> **EXERCISE AIM**
Please repeat word for word the lines of the records below, from the very first line through the line containing "van ronde onderzetters met mandala", both included.

> **GIVEN RECORDS**
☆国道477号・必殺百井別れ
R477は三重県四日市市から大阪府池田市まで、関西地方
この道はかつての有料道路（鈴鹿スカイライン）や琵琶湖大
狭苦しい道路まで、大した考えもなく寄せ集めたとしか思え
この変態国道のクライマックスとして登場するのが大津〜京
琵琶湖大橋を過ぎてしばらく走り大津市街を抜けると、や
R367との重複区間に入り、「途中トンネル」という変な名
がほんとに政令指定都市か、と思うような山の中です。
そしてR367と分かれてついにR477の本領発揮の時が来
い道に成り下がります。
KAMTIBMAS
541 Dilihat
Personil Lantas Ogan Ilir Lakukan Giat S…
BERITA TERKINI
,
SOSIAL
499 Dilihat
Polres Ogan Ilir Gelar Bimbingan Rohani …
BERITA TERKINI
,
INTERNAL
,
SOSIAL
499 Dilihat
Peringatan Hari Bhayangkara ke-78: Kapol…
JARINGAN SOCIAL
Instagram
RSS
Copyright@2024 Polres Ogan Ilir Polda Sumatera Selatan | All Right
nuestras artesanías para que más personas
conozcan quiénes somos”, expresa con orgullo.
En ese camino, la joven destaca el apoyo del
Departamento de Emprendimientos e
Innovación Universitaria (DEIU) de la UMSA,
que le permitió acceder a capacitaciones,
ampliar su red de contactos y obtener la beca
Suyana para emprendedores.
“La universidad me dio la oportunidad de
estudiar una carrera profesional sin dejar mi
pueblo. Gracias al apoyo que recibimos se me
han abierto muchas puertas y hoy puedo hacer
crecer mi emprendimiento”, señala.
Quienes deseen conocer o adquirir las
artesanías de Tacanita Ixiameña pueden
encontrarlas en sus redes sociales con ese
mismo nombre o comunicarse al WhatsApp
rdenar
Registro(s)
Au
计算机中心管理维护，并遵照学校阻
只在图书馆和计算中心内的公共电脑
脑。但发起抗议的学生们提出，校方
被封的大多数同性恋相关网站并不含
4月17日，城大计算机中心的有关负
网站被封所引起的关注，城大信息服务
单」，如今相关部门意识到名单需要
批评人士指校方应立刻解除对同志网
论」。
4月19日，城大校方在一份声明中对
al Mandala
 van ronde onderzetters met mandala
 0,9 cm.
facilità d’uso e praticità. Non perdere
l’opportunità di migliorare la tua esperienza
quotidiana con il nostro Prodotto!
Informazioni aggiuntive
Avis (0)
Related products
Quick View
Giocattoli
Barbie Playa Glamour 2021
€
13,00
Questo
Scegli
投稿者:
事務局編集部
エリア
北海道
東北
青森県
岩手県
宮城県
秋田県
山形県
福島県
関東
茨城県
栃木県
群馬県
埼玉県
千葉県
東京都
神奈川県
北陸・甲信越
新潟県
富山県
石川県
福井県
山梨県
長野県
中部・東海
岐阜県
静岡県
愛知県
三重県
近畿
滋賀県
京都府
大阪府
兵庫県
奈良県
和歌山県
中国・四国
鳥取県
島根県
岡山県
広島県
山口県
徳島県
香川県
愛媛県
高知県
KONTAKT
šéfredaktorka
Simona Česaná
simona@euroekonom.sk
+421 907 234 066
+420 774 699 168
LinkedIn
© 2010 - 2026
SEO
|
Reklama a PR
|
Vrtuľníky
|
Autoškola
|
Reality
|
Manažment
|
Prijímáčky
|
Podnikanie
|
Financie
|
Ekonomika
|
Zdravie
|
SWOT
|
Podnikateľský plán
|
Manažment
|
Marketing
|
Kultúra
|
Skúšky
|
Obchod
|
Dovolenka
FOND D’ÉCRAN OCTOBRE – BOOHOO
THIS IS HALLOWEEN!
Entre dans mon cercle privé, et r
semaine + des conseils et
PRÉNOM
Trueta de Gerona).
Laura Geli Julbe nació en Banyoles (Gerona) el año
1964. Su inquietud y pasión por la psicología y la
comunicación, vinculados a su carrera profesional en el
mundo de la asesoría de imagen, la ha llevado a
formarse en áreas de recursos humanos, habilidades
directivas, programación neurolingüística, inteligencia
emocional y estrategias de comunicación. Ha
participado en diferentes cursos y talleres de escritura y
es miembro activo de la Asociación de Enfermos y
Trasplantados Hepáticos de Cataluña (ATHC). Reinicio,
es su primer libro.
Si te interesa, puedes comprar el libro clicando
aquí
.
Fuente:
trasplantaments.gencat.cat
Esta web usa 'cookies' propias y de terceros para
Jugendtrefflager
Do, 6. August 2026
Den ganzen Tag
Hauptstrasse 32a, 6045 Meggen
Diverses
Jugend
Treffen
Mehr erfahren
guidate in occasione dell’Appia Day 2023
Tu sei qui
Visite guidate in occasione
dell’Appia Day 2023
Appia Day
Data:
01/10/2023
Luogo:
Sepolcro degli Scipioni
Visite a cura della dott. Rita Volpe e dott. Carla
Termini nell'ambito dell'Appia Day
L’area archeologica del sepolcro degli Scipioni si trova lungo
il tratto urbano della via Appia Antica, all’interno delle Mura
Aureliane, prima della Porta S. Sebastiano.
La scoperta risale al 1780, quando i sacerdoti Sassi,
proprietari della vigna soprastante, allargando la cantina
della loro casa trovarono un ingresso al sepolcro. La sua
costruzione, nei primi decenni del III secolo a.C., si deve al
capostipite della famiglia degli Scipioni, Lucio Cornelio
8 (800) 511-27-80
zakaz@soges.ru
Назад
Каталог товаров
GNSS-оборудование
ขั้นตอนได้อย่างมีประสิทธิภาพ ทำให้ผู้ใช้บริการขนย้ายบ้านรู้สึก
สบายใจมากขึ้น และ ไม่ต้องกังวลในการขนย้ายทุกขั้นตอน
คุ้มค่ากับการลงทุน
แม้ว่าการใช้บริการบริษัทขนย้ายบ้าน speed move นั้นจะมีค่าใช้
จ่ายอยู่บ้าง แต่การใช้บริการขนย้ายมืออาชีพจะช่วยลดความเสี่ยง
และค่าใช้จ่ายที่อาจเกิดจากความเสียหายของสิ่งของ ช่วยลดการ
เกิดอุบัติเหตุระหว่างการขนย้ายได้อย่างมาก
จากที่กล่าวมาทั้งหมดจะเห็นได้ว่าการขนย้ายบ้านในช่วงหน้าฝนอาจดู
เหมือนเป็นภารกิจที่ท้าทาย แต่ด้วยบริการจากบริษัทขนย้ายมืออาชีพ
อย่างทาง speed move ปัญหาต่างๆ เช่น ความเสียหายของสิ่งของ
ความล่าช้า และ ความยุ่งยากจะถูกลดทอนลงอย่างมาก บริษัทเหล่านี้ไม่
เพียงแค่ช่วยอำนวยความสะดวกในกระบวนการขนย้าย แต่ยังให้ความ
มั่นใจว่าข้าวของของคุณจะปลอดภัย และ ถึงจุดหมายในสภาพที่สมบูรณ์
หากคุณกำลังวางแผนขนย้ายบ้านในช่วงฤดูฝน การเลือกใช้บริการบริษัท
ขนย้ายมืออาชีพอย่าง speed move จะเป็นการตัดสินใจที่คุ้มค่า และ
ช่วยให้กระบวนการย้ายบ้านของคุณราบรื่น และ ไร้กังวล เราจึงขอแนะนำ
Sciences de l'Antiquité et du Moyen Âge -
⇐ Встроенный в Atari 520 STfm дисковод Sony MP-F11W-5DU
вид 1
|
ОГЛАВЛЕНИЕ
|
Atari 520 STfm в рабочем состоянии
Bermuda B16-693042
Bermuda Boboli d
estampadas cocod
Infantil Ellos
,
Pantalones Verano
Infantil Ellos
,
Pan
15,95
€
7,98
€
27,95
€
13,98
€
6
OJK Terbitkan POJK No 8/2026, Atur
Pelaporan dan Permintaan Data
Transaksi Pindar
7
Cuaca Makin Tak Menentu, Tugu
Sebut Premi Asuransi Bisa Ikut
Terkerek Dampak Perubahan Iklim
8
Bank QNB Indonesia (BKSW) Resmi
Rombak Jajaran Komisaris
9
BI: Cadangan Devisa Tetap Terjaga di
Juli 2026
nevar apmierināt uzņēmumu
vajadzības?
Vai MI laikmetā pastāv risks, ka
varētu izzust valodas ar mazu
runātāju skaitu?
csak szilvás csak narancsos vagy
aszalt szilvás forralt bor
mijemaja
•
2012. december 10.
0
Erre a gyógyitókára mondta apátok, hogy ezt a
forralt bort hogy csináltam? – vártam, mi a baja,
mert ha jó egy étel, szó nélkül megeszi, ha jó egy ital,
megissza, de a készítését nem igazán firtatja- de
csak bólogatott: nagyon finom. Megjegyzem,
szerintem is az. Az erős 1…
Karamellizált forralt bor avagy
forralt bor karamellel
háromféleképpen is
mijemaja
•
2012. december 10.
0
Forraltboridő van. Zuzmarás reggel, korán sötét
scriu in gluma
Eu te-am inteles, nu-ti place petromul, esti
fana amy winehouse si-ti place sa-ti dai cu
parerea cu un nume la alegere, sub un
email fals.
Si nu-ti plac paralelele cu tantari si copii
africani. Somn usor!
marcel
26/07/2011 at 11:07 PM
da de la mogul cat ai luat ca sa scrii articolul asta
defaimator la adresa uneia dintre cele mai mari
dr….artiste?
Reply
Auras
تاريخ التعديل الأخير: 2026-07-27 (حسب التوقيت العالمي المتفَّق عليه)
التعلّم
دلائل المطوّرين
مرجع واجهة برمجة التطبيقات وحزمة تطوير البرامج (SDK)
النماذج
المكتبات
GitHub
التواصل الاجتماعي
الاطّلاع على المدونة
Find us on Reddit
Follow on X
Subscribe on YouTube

> **PROBLEM SOLUTION**
☆国道477号・必殺百井別れ
R477は三重県四日市市から大阪府池田市まで、関西地方
この道はかつての有料道路（鈴鹿スカイライン）や琵琶湖大
狭苦しい道路まで、大した考えもなく寄せ集めたとしか思え
この変態国道のクライマックスとして登場するのが大津〜京
琵琶湖大橋を過ぎてしばらく走り大津市街を抜けると、や
R367との重複区間に入り、「途中トンネル」という変な名
がほんとに政令指定都市か、と思うような山の中です。
そしてR367と分かれてついにR477の本領発揮の時が来
い道に成り下がります。
KAMTIBMAS
541 Dilihat
Personil Lantas Ogan Ilir Lakukan Giat S…
BERITA TERKINI
,
SOSIAL
499 Dilihat
Polres Ogan Ilir Gelar Bimbingan Rohani …
BERITA TERKINI
,
INTERNAL
,
SOSIAL
499 Dilihat
Peringatan Hari Bhayangkara ke-78: Kapol…
JARINGAN SOCIAL
Instagram
RSS
Copyright@2024 Polres Ogan Ilir Polda Sumatera Selatan | All Right
nuestras artesanías para que más personas
conozcan quiénes somos”, expresa con orgullo.
En ese camino, la joven destaca el apoyo del
Departamento de Emprendimientos e
Innovación Universitaria (DEIU) de la UMSA,
que le permitió acceder a capacitaciones,
ampliar su red de contactos y obtener la beca
Suyana para emprendedores.
“La universidad me dio la oportunidad de
estudiar una carrera profesional sin dejar mi
pueblo. Gracias al apoyo que recibimos se me
han abierto muchas puertas y hoy puedo hacer
crecer mi emprendimiento”, señala.
Quienes deseen conocer o adquirir las
artesanías de Tacanita Ixiameña pueden
encontrarlas en sus redes sociales con ese
mismo nombre o comunicarse al WhatsApp
rdenar
Registro(s)
Au
计算机中心管理维护，并遵照学校阻
只在图书馆和计算中心内的公共电脑
脑。但发起抗议的学生们提出，校方
被封的大多数同性恋相关网站并不含
4月17日，城大计算机中心的有关负
网站被封所引起的关注，城大信息服务
单」，如今相关部门意识到名单需要
批评人士指校方应立刻解除对同志网
论」。
4月19日，城大校方在一份声明中对
al Mandala
 van ronde onderzetters met mandala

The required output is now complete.